JANURY 12, 2024
Asif Salekin, PhD
Assistant Professor
Electrical Engineering and Computer Science
Syracuse University
About the Presentation: Human-centered sensing and computing can improve smart healthcare, homes, workplaces, education, and accessibility. Despite the progress in incorporating technology into these areas, persistent research gaps hinder their practical, real-world use. My research adopts a holistic approach to bridge these gaps, focusing on considering human factors, challenges, and nuances in solution development. This includes integrating heterogeneous multi-modal data, discovering previously unknown health markers, effectively managing natural distribution shifts in human data, and prioritizing fairness, privacy preservation, and reliable sensing. Understanding unique, independent patterns in human events, particularly diseases, across different times and sensing modalities is crucial. Integrating various sensing modalities goes beyond data fusion, considering their nuances, correlation, and domain knowledge. Identifying latent health indicators, particularly without substantial labeled data, presents a challenge. Natural shifts in human data stemming from contextual variations pose difficulties for traditional AI robustness techniques. Addressing fairness and bias issues is paramount, particularly in healthcare, ensuring equitable treatment and ethical standards. Privacy, security, and safety concerns limit the broad use of human sensing solutions, emphasizing the need for reliability and trustworthiness, especially in sensitive health applications. This talk will delve into my research efforts addressing these challenges and outline future directions. These endeavors collectively pave the way for seamlessly integrating human-centered sensing and computing solutions into our everyday lives.

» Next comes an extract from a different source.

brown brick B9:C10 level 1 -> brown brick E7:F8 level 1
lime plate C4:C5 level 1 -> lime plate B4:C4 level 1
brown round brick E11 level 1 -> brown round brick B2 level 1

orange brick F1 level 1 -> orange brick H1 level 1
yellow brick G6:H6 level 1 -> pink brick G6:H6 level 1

About the Presenter: Dr. Asif Salekin is an assistant professor in the Department of Electrical Engineering and Computer Science at Syracuse University. His research sits at the intersection of Human-Centered Computing, Machine Learning, Cyber-Physical Systems, and Usable Sensing Security and Privacy within the realm of Ubiquitous Computing, where a core focus is to integrate human-centered computing and sensing solutions to advance Smart and Mobile Health.

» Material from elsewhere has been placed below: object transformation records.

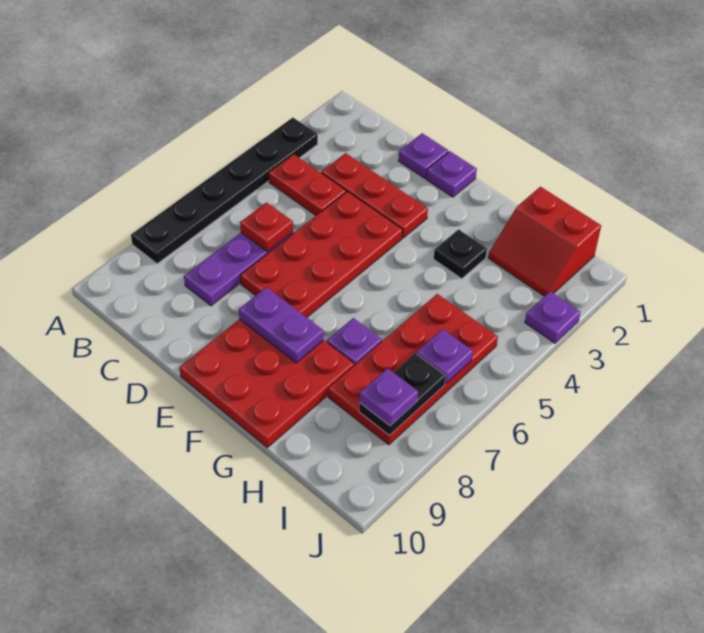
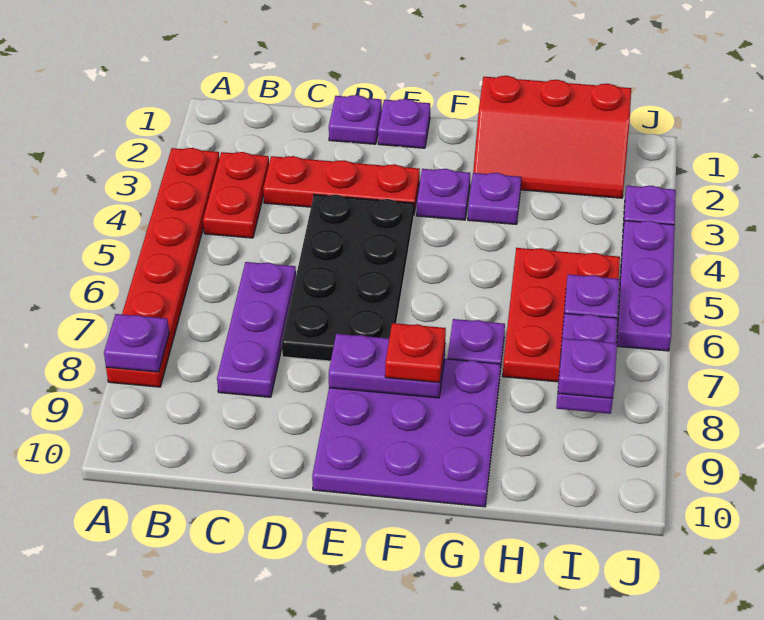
black plate A3:A8 level 1 -> red plate A3:A8 level 1
none -> purple plate A8 level 2
red plate B4:C4 level 1 -> red plate B3:B4 level 1
red plate C6 level 2 -> red plate F8 level 3
red plate D4:E7 level 1 -> black plate D4:E7 level 1
red plate E8:G10 level 1 -> purple plate E8:G10 level 1
none -> purple plate F3 level 1
black plate G3 level 1 -> purple plate G3 level 1
red slope H1:I2 level 1 top 1 -> red slope G1:I2 level 1 top 1
red plate H5:I8 level 1 -> red plate H5:I7 level 1
black plate I7:I8 level 2 -> purple plate I7:I8 level 2
none -> purple plate J4:J6 level 1

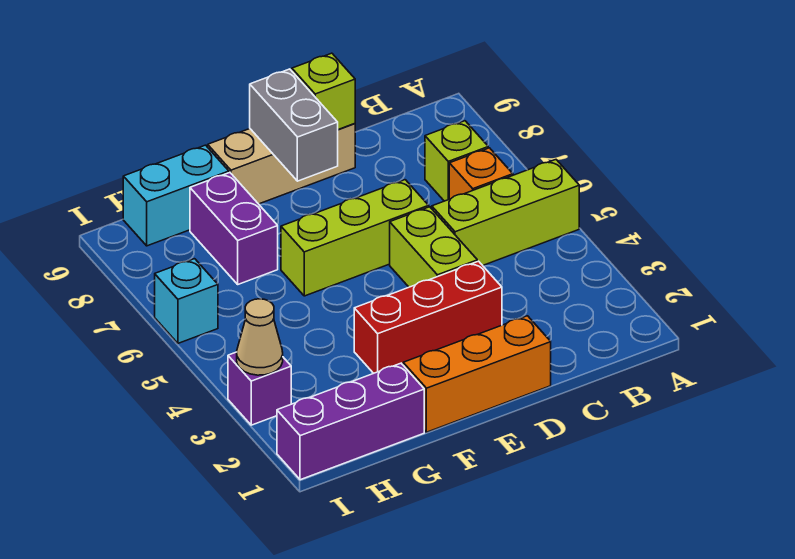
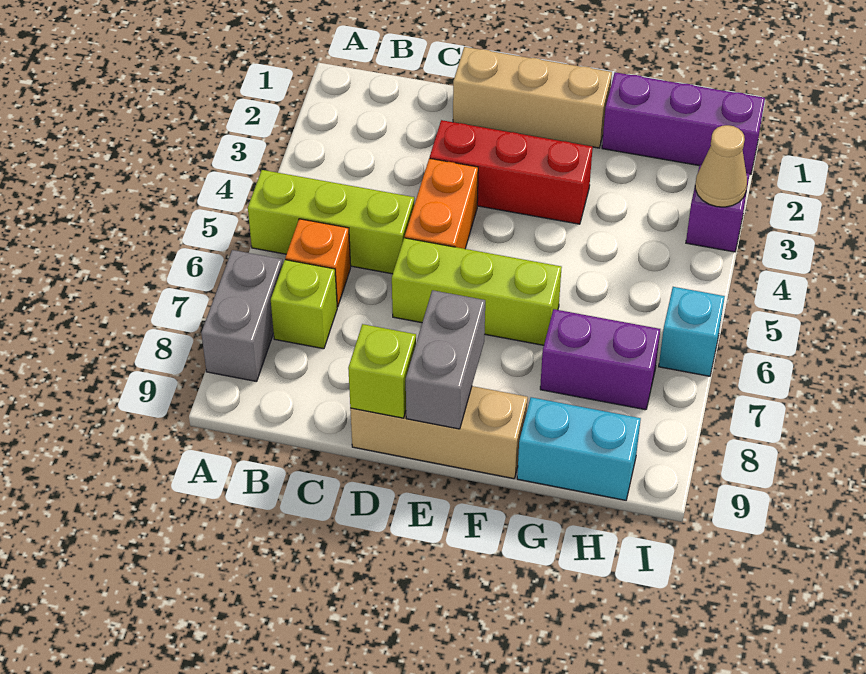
none -> grey brick A7:A8 level 1
orange brick D1:F1 level 1 -> tan brick D1:F1 level 1
lime brick D4:D5 level 1 -> orange brick D4:D5 level 1
purple brick G7:G8 level 1 -> purple brick G7:H7 level 1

Currently, he leads the Laboratory for Ubiquitous and Intelligent Sensing, where his works have been featured in top-tier computer science venues, including IMWUT/Ubicomp, DAC, AAAI Applied Intelligence, EWSN, INTERSPEECH, etc., and prestigious journals, such as Nature Molecular Psychiatry, 2023, and PNAS 2022. Notably, one of his papers on Preclinical-stage Alzheimer’s Disease Detection received the prestigious ‘IAAI Deployed Application Award’ in 2021. In 2016, his paper, titled AsthmaGuide, was nominated for the Best Paper award at the Wireless Health 2016. He received the Graduate Student Award for Outstanding Research from the UVA CS Department in 2018.
To date, his research has been funded by two NSF grants and three NIH grants. Currently, he is serving as an Associate Editor (AE) for the journal ‘The Proceedings of the ACM on Interactive, Mobile, Wearable and Ubiquitous Technologies (IMWUT)’ and for the conference ‘UbiComp,’ which is the leading publication platform for ubiquitous computing research. He is also an Associate Editor (AE) for ‘ACM Transactions on Computing for Healthcare.’